BACKGROUND: Diabetes is an emerging public health issue in the US, affecting 11% of Americans over the age of 20, with long-term complications that include cardiovascular disease, retinopathy, neuropathy, and nephropathy. A recent meta-analysis found that bladder cancer incidence was approximately 40% higher in individuals with diabetes; however, few studies considered duration or type of therapy and had limited adjustment for potentially confounding factors. METHODS: To further investigate the potential role of diabetes in risk of bladder cancer, the authors analyzed data from a case-control study conducted in New Hampshire in which patients with bladder cancer, and controls sampled from the population, completed an interview regarding history of diabetes, cigarette smoking history, height, weight, and history of urinary tract infections. RESULTS: The study consisted of 331 cases and 263 controls on whom information regarding diabetes was ascertained. History of diabetes was related to an increased bladder cancer risk (adjusted odds ratio = 2.2, 95% CI, 1.3 to 3.8).
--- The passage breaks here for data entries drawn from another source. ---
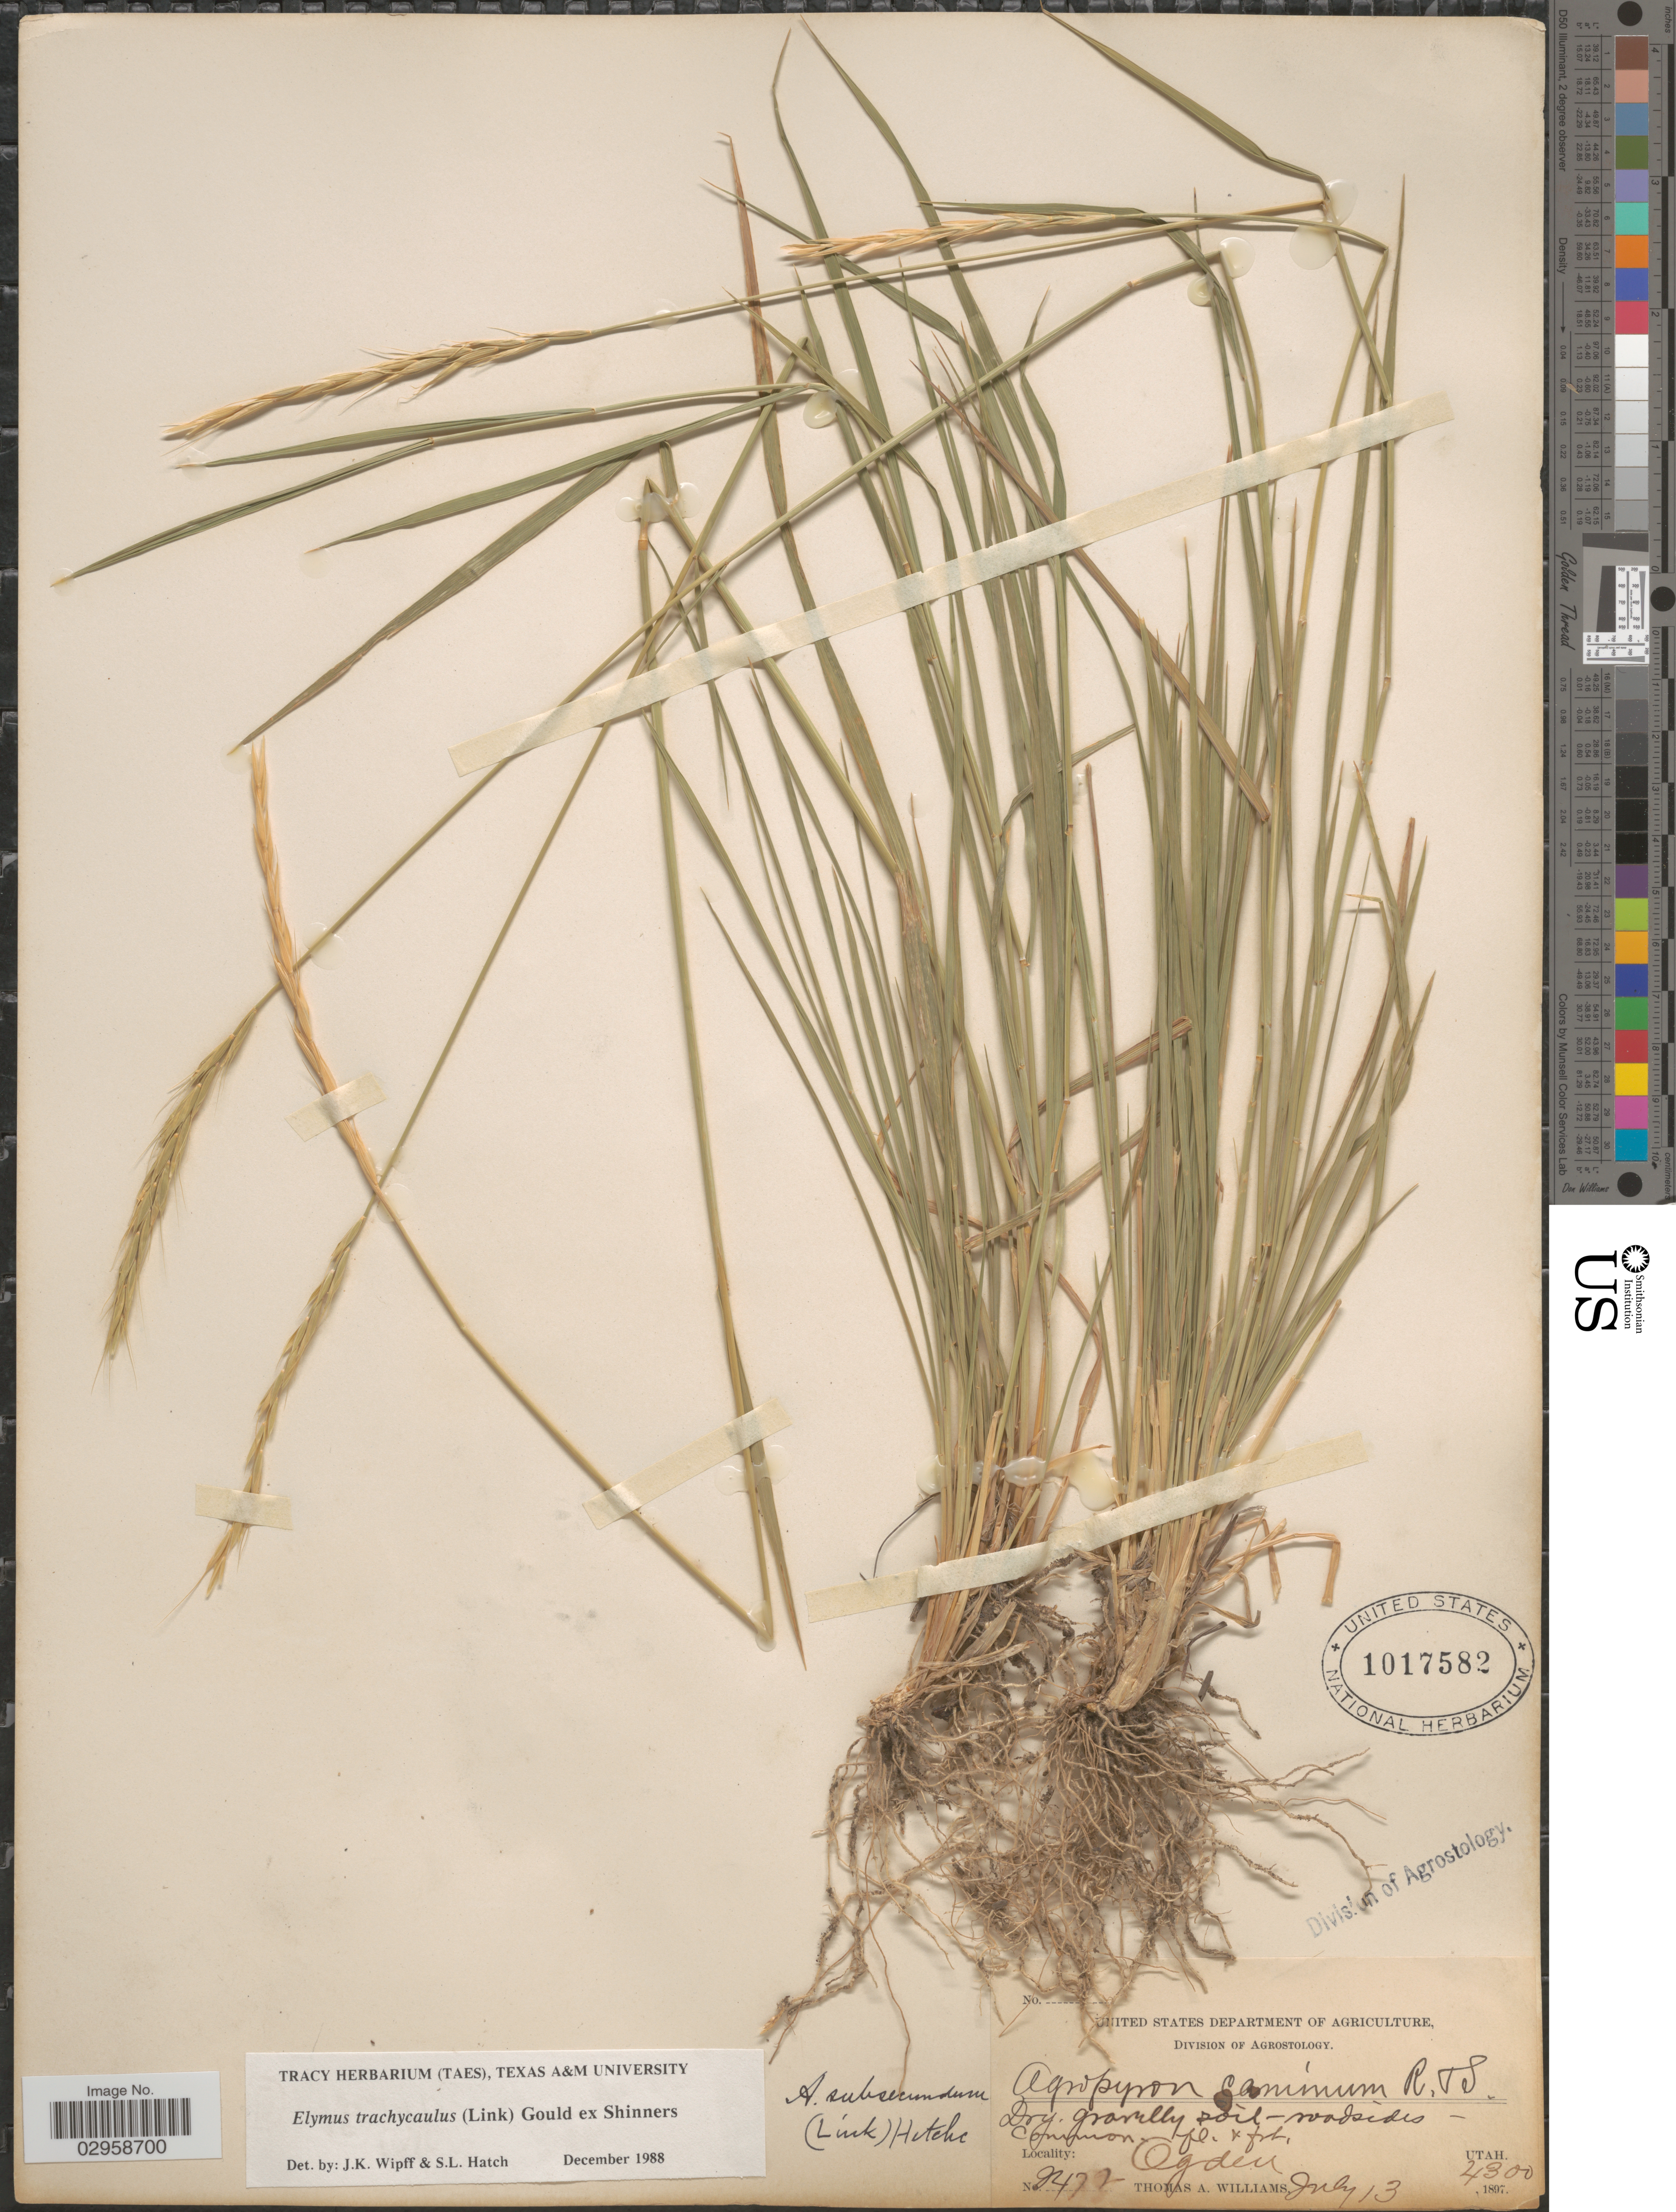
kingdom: Plantae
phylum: Tracheophyta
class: Liliopsida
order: Poales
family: Poaceae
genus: Elymus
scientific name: Elymus trachycaulus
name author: (Link) Gould ex Shinners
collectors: T. A. Williams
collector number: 2472*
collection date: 1897-07-13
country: United States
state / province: Utah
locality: Ogden.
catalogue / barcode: US 1017582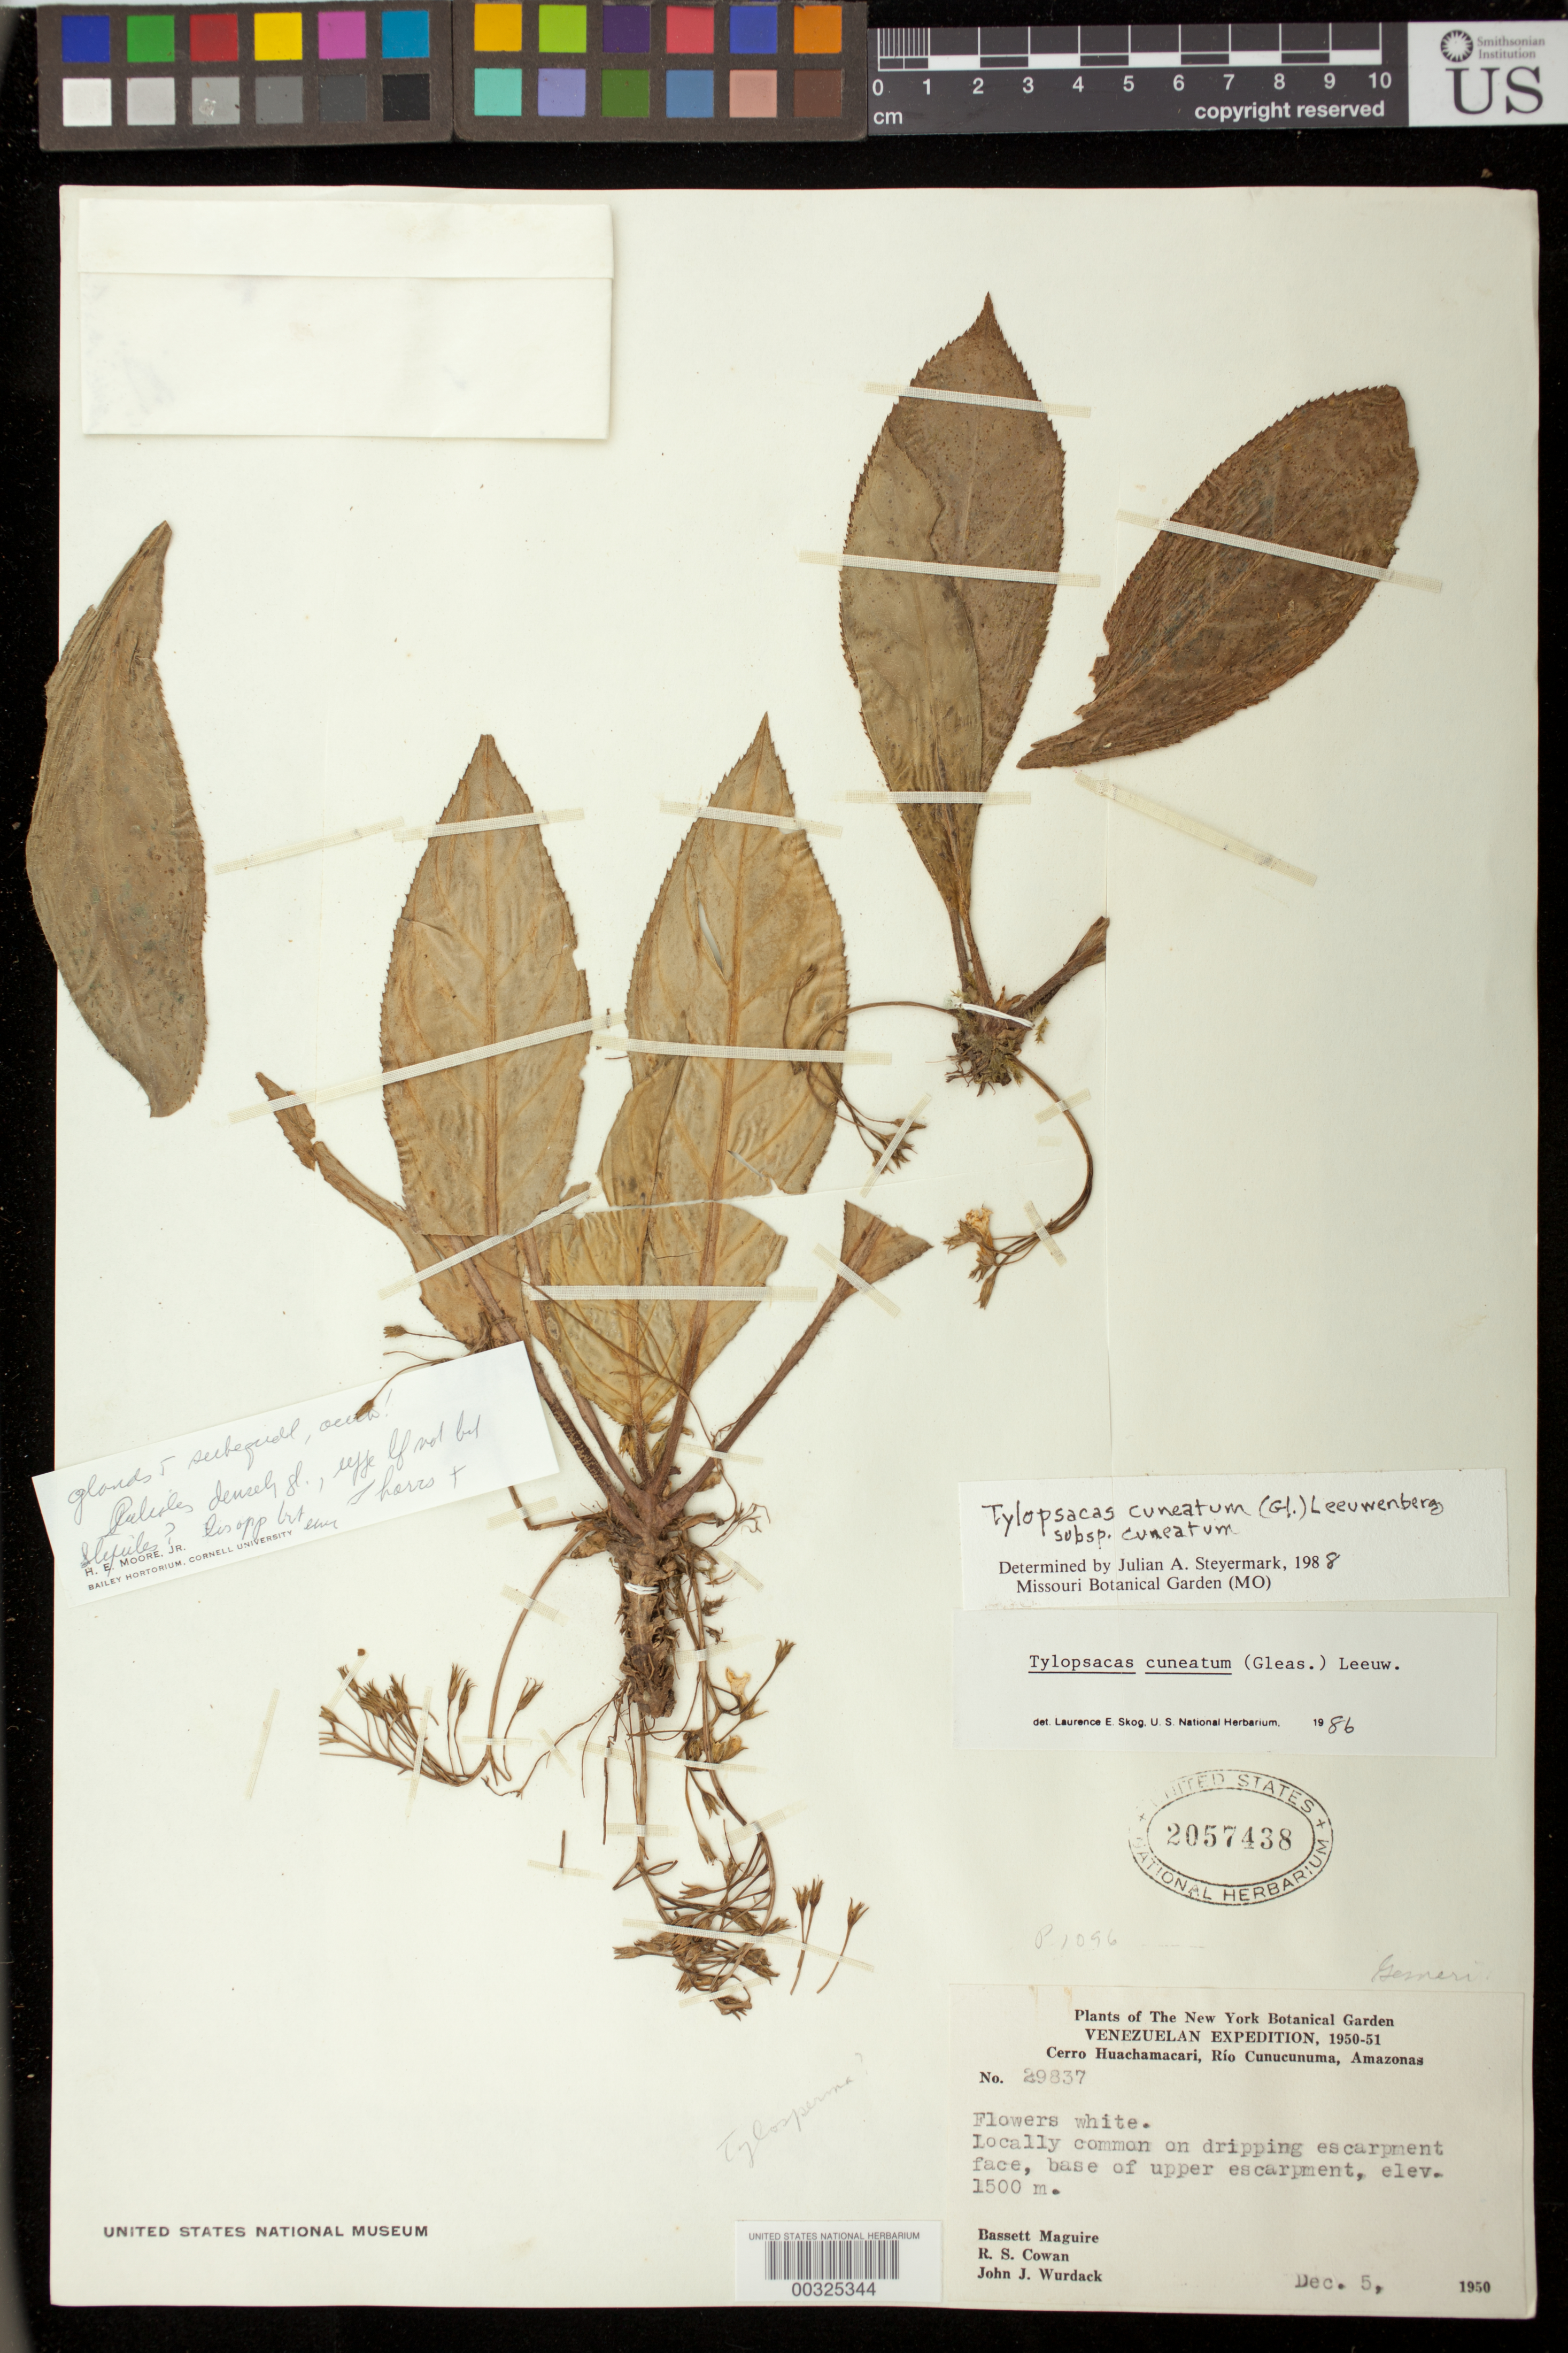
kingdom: Plantae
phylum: Tracheophyta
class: Magnoliopsida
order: Lamiales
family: Gesneriaceae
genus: Tylopsacas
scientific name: Tylopsacas cuneata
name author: (Gleason) Leeuwenb.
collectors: B. Maguire, R. S. Cowan & J. J. Wurdack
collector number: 29837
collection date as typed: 05 Dec 1950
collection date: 1950-12-05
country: Venezuela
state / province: Amazonas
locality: Cerro Huachamacari, Rio Cunucunuma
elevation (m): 1500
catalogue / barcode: US 2057438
The association was strongest in those who had diabetes for the longest duration (OR for 16 or more years = 3.6, 1.1 to 11.2) and in those taking oral hypoglycemic medications (OR = 3.3, 1.5 to 7.1). CONCLUSIONS: Our findings support an association between bladder cancer incidence and diabetes, and further suggest that the risk may be greater among patients taking oral hypoglycemics and those with diabetes of longer duration.

Authors: MacKenzie T; Zens MS; Ferrara A; Schned A; Karagas MR

Cancer. 2011 Apr 1;117(7):1552-6. Epub 2010 Nov 8.